A sample revised prelude for numeric classes

Ashley Yakeley ashley@semantic.org
Sun, 11 Feb 2001 22:16:02 -0800


At 2001-02-11 21:18, Tom Pledger wrote:

>The main complication is that the type system needs to deal with
>integer exponents of dimensions, if it's to do the job well.

Very occasionally non-integer or 'fractal' exponents of dimensions are 
useful. For instance, geographic coastlines can be measured in km ^ n, 
where 1 <= n < 2. This doesn't stop the CIA world factbook listing all 
coastline lengths in straight kilometres, however.

More unit weirdness occurs with logarithms. For instance, if y and x are 
distances, log (y/x) = log y - log x. Note that 'log x' is some number + 
log (metre). Strange, huh?

Interestingly, in C++ you can parameterise types by values. For instance:

--
// Mass, Length and Time
template <long M,long L,long T>
class Unit
     {
     public:
     double mValue;

     inline explicit Unit(double value)
          {
          mValue = value;
          }
     };

template <long M,long L,long T>
Unit<M,L,T> operator + (Unit<M,L,T> a,Unit<M,L,T> b)
     {
     return Unit<M,L,T>(a.mValue + b.mValue);
     }

template <long Ma,long La,long Ta,long Mb,long Lb,long Tb>
Unit<Ma+Mb,La+Lb,Ta+Tb> operator * (Unit<Ma,La,Ta> a,Unit<Mb,Lb,Tb> b)
     {
     return Unit<Ma+Mb,La+Lb,Ta+Tb>(a.mValue * b.mValue);
     }

// etc.

int main()
     {
     Unit<0,1,0> oneMetre(1);
     Unit<0,1,0> twoMetres = oneMetre + oneMetre;
     Unit<0,2,0> oneSquareMetre = oneMetre * oneMetre;
     }
--

Can you do this sort of thing in Haskell?

-------

**Task set:**
[a] According to the post, what source lists all coastline lengths in straight kilometers?
[b] Quote the post, starting with "A sample revised" and going on through "the job well.".
The material that comes next is separate from the post.

**Given data:**
-------

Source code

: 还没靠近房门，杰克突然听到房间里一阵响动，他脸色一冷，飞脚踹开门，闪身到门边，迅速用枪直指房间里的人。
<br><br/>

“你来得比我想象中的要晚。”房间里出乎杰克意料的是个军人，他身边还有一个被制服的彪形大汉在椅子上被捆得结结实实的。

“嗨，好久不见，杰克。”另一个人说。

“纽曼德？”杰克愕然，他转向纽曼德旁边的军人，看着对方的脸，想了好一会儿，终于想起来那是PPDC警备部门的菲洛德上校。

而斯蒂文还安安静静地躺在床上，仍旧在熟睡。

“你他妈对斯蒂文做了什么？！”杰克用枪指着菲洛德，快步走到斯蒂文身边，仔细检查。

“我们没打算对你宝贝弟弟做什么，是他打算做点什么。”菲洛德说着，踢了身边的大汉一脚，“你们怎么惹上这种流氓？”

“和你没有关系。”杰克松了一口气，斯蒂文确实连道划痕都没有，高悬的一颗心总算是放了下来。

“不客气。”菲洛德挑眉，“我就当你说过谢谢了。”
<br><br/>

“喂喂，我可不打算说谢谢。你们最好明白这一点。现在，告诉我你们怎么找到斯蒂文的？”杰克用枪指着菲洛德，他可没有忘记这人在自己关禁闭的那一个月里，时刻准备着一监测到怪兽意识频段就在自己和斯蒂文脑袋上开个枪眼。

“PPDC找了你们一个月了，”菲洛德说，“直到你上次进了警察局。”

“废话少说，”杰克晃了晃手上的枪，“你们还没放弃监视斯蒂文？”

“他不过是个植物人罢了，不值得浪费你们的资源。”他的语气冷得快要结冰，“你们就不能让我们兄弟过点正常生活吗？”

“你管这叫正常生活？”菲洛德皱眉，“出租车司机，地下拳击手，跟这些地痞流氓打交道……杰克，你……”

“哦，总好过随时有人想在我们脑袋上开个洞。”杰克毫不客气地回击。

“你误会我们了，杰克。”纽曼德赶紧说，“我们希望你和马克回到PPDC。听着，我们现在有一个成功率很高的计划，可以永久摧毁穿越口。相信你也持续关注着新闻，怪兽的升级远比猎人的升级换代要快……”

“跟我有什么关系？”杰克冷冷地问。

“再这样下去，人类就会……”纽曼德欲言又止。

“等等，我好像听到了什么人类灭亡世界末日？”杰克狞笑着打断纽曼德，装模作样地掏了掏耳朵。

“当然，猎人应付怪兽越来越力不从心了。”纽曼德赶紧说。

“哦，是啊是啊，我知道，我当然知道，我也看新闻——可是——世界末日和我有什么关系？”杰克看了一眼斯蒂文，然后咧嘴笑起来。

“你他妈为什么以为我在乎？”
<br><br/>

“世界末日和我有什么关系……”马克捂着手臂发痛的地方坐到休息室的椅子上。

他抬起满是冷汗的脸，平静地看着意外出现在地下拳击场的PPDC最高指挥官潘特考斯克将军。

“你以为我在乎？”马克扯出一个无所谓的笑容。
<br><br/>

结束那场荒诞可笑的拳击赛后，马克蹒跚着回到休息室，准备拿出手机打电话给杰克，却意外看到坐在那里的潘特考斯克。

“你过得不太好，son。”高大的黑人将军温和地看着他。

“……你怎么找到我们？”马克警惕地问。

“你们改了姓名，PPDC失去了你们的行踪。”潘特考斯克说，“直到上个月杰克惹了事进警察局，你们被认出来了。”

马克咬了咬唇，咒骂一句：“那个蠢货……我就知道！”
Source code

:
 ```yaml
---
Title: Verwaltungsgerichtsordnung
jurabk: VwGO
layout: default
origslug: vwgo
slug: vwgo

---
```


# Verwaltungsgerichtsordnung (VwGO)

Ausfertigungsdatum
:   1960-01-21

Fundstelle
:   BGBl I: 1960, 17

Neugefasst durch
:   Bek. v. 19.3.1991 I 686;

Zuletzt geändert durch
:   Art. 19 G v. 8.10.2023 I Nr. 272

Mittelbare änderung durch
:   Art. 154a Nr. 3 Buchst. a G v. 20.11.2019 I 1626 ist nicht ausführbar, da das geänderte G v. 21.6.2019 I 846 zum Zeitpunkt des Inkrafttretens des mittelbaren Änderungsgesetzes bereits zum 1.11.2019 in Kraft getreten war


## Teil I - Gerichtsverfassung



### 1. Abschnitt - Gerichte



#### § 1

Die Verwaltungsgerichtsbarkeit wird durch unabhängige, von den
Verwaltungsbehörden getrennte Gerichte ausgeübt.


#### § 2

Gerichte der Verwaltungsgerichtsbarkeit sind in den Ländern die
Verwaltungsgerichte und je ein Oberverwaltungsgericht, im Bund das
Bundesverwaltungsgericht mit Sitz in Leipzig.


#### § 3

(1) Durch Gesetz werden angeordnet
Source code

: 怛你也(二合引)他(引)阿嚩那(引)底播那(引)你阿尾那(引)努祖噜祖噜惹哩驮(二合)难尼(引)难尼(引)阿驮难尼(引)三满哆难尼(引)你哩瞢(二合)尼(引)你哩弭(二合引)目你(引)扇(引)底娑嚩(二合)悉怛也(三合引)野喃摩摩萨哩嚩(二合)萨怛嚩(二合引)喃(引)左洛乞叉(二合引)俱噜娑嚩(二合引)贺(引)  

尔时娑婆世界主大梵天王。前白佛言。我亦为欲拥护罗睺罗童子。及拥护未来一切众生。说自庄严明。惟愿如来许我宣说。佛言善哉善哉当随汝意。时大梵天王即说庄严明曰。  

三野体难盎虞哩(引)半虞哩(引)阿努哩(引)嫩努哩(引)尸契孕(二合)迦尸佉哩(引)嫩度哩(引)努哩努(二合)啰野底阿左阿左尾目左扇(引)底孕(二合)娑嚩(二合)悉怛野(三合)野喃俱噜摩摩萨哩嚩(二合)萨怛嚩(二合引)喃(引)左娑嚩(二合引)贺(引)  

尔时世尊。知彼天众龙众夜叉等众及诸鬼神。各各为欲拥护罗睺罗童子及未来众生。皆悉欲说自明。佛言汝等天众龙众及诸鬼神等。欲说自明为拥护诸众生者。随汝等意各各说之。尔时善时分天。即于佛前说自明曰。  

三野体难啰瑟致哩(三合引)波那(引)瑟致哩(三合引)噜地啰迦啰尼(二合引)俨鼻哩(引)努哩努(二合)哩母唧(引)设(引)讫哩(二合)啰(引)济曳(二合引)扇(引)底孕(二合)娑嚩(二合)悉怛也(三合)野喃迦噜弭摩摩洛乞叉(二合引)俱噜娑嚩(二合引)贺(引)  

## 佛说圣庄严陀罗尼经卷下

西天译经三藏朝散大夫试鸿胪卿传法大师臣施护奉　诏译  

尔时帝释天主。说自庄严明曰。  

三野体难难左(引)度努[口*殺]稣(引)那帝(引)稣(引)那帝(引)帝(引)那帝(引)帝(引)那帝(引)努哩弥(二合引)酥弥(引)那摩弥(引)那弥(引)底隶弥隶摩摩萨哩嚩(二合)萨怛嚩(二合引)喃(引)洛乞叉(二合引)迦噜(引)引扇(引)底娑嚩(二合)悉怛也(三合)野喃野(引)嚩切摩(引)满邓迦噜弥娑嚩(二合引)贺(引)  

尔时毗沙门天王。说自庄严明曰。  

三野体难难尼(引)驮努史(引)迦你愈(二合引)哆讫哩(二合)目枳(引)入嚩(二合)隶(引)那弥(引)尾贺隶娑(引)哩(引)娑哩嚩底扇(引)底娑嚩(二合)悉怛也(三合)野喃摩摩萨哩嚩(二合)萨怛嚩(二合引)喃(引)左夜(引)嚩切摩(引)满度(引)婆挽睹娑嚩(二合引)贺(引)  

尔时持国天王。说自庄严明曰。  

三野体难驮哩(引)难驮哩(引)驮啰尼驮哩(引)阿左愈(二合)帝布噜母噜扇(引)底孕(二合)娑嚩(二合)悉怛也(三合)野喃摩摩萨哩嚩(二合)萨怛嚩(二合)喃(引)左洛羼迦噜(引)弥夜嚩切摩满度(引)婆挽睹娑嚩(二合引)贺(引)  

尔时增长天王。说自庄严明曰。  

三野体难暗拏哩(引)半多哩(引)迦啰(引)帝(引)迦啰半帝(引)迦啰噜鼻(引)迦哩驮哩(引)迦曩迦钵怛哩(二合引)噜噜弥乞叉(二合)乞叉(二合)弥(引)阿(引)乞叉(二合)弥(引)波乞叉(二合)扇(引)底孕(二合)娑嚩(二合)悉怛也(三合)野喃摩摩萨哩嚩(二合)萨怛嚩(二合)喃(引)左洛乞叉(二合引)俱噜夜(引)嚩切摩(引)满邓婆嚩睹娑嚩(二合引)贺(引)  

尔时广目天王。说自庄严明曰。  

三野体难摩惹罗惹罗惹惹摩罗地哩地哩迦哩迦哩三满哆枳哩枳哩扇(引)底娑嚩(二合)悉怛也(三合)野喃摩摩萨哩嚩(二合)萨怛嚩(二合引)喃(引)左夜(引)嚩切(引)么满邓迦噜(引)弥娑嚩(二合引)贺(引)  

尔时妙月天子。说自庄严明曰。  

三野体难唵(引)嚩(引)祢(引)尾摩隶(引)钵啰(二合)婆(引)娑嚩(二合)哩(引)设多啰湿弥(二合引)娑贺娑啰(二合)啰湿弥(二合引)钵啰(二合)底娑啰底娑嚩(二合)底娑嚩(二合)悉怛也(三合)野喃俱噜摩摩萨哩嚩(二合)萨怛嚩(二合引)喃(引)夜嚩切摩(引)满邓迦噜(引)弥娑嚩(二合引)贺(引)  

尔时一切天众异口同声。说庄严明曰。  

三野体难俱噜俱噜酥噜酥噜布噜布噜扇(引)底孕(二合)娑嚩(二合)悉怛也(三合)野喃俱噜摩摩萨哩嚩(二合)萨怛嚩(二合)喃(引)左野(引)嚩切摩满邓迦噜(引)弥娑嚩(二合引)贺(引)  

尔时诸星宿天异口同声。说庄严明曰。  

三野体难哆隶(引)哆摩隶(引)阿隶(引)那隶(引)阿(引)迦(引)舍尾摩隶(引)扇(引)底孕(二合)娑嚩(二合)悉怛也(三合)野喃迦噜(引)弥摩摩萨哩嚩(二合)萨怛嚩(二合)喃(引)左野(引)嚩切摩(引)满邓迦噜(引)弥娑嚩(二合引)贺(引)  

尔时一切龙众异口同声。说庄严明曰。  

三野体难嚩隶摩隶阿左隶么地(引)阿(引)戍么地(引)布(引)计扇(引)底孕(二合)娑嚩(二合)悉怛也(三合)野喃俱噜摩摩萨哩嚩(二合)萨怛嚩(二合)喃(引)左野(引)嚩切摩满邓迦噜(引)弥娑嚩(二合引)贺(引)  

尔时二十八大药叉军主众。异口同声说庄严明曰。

-------

**Task results:**
[a] The CIA world factbook.

[b]
A sample revised prelude for numeric classes

Ashley Yakeley ashley@semantic.org
Sun, 11 Feb 2001 22:16:02 -0800


At 2001-02-11 21:18, Tom Pledger wrote:

>The main complication is that the type system needs to deal with
>integer exponents of dimensions, if it's to do the job well.